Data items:

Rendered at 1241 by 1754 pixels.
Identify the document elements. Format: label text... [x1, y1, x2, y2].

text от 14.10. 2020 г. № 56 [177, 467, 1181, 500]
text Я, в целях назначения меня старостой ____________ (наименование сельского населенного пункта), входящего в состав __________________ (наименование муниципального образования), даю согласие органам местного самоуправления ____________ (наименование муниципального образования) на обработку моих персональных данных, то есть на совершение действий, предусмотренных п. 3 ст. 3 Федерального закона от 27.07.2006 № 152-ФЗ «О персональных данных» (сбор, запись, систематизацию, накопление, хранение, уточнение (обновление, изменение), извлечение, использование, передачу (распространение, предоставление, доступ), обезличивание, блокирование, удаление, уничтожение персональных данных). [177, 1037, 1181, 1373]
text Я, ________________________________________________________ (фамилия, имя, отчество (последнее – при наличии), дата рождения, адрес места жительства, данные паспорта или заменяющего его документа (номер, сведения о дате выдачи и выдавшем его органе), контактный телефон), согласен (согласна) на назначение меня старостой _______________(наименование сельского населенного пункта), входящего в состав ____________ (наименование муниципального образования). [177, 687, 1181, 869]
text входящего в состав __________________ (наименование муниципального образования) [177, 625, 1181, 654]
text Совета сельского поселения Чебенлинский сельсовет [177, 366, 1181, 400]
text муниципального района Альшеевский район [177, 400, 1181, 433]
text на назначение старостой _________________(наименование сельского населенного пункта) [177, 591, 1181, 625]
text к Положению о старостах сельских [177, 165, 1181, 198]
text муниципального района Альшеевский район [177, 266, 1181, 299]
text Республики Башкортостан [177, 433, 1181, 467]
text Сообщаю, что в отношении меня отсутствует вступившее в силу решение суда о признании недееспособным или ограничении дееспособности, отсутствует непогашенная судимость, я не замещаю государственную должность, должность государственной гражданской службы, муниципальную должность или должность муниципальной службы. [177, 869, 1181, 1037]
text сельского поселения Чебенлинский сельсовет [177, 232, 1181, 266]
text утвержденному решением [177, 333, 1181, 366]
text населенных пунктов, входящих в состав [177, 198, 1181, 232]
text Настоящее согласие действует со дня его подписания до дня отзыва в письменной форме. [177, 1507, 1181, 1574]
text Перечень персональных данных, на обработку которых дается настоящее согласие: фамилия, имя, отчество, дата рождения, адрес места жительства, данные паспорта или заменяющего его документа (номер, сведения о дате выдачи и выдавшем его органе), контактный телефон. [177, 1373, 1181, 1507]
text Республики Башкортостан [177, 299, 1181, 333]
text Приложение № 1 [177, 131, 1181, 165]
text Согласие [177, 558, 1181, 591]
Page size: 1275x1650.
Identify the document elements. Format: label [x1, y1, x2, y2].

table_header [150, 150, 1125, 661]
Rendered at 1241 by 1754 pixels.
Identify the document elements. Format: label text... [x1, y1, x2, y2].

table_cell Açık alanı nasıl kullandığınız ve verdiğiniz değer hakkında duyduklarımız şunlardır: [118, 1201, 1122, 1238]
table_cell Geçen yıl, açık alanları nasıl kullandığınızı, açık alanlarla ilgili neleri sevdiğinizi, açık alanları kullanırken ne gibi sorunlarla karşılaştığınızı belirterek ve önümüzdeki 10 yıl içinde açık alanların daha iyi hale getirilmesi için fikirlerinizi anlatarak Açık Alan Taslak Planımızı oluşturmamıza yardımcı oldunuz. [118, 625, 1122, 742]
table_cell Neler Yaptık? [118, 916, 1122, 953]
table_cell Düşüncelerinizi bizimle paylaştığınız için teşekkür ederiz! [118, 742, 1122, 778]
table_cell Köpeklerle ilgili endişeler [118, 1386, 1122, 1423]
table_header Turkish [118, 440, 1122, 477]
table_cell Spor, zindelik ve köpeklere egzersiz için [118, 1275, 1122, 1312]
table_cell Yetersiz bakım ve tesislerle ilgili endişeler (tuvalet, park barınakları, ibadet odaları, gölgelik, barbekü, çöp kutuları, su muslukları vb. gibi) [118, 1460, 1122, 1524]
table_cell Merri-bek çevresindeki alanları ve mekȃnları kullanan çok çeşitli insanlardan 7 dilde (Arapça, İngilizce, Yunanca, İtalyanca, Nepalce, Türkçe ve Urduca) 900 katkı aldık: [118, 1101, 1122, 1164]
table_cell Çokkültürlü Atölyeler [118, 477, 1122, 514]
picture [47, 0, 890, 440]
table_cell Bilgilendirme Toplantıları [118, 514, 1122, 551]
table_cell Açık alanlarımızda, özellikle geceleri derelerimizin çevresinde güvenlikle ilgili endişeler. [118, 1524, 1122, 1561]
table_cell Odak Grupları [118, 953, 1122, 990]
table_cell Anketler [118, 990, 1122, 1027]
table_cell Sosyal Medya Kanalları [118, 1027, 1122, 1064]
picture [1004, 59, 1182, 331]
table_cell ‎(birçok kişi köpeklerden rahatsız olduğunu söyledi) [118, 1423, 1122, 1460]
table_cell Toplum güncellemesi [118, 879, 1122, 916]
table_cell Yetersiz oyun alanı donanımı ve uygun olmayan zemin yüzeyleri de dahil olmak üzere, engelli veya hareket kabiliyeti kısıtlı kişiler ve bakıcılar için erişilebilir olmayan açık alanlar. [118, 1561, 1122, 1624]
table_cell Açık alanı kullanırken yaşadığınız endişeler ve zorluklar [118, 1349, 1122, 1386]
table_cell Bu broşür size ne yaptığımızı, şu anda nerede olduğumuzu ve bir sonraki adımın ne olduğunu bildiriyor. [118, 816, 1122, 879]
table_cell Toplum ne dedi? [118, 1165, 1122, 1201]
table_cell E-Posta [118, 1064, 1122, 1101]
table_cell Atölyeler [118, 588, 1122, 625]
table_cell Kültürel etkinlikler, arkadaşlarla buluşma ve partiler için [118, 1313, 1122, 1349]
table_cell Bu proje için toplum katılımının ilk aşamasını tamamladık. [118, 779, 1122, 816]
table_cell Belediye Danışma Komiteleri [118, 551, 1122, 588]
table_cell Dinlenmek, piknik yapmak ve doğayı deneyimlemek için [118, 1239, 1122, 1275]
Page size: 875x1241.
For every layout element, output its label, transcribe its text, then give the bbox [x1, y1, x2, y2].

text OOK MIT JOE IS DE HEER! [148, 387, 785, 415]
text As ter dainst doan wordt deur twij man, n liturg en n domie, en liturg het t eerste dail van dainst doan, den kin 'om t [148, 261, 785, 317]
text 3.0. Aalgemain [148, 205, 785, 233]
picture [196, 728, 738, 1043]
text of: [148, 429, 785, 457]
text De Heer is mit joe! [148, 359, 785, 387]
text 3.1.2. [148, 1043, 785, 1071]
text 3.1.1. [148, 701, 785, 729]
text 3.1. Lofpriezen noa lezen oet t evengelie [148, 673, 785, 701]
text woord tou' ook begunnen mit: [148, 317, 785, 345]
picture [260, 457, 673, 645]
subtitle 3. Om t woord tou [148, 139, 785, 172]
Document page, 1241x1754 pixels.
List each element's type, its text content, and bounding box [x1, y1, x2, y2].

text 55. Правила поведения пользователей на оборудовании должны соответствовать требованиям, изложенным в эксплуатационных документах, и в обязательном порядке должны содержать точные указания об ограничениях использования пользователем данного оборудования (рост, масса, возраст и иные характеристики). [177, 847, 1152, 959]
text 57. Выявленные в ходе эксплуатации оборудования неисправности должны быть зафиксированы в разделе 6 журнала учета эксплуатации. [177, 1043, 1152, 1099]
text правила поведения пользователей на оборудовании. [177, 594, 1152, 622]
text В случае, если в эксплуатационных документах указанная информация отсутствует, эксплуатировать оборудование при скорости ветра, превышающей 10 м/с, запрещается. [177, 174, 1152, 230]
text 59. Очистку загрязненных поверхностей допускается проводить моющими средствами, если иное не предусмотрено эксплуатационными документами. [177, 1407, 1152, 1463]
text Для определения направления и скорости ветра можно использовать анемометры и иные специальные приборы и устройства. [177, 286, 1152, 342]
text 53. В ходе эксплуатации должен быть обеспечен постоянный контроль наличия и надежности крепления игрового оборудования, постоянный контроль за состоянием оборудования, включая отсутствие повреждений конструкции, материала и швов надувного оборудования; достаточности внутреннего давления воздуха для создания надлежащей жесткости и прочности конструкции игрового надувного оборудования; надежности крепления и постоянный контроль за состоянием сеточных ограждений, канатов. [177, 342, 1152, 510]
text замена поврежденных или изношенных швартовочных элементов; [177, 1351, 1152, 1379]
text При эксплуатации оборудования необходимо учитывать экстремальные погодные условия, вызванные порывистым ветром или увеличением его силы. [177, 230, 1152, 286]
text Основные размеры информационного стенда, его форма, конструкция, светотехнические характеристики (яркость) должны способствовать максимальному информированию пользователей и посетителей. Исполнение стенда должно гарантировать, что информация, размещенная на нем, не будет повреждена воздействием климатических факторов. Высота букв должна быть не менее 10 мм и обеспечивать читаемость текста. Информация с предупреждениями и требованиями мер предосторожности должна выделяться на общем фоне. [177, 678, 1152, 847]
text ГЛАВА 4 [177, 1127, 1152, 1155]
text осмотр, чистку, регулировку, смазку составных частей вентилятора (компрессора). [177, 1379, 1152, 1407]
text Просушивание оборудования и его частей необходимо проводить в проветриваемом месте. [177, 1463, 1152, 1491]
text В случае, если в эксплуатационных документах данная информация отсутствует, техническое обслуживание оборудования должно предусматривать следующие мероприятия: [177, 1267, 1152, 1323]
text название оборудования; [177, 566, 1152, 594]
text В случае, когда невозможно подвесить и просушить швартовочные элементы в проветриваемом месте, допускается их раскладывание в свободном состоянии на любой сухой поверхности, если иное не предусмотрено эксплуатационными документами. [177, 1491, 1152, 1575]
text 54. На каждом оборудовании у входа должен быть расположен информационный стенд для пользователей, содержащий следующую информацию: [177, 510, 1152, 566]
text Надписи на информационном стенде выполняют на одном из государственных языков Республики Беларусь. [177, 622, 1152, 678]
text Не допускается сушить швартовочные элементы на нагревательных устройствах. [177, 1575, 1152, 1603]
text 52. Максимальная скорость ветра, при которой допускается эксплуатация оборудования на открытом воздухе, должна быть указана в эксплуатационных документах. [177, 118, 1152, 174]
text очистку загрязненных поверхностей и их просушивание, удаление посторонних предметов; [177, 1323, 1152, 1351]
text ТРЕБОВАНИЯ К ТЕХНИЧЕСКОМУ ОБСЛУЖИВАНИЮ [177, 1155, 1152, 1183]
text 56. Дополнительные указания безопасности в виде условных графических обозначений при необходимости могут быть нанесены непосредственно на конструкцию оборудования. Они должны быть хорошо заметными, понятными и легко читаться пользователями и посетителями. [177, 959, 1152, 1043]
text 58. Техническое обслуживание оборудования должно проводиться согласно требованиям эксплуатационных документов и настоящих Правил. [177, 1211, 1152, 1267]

◆ **TASK**: Look over the entries for "поверхностей", then copy every line that includes that string.

◆ **RESPONSE TO THIS TASK**:
text 59. Очистку загрязненных поверхностей допускается проводить моющими средствами, если иное не предусмотрено эксплуатационными документами. [177, 1407, 1152, 1463]
text очистку загрязненных поверхностей и их просушивание, удаление посторонних предметов; [177, 1323, 1152, 1351]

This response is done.